Through July and August, she was out of commission at Portsmouth Naval Shipyard. Recommissioning on 30 August, she was ordered to join the Atlantic Blockading Squadron on 9 September.

During the Civil War, Sabine was actively employed along the east coast searching for Confederate raiders. She participated in the relief and reinforcement of Fort Pickens, Florida, in April 1861, under command of Capt. Adams; the rescue of 500 marines and the crew of chartered troop transport Governor during a violent storm off South Carolina on 2 and 3 November 1861; the search for in March 1862, after the ship-of-the-line had been badly damaged by a storm while sailing to Port Royal, South Carolina; and the hunt for CSS Alabama in October 1862 and CSS Tacony in June 1863.

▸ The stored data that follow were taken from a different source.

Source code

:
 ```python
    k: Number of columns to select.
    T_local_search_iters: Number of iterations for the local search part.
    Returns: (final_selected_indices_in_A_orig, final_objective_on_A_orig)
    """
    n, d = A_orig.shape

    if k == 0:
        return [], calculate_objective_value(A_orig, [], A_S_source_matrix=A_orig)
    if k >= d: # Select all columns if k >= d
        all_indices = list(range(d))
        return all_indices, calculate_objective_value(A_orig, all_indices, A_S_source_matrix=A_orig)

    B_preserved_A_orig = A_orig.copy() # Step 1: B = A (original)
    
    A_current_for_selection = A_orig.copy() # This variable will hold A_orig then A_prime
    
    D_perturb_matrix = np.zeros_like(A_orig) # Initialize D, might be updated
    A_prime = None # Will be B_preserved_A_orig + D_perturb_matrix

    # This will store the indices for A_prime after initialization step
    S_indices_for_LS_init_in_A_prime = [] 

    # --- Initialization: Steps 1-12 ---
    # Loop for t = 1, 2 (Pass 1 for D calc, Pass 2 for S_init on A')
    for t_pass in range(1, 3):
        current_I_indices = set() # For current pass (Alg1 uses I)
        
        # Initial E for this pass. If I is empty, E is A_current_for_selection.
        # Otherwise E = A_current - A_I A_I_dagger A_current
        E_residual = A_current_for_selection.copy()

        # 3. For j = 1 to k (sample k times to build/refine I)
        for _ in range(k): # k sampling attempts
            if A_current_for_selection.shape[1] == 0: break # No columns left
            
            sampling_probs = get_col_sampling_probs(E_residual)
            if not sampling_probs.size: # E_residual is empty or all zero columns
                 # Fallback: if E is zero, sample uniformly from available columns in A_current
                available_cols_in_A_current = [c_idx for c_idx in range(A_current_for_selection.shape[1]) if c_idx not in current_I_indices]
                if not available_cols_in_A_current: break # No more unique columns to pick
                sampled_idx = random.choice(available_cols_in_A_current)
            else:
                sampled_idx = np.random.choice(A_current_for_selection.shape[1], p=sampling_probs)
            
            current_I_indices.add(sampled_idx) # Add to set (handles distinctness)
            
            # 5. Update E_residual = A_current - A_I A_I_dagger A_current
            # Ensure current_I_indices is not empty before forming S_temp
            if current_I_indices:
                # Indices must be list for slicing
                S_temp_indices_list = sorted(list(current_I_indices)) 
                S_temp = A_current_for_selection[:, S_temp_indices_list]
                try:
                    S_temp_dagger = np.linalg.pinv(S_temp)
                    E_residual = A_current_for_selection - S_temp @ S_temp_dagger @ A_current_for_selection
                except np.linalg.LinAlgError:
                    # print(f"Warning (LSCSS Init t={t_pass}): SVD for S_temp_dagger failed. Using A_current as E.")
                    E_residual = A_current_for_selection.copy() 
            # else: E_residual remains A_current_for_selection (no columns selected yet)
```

Sabine returned to New York for blockade duty with the North Atlantic Blockading Squadron until ordered in August 1864 to Norfolk, Virginia as a training ship for Navy apprentices and landsmen.

===Training ship, 1865–1877===
After the war, she was transferred to New London, Connecticut for the same purpose until 1868. In 1867, an apprentice on Sabine, Frank Du Moulin, was awarded the Medal of Honor for rescuing a crewmate who had fallen from the rigging into the water. In 1869 and 1870, the ship conducted midshipman training cruises to European and Mediterranean ports. In 1871 Sabine was repaired at Boston; and, from 1872 to 1876, she served as a receiving ship at Portsmouth, New Hampshire. In 1877, she was laid up until she was sold on 23 September 1883 at Portsmouth to J.L. Snow of Rockland, Maine.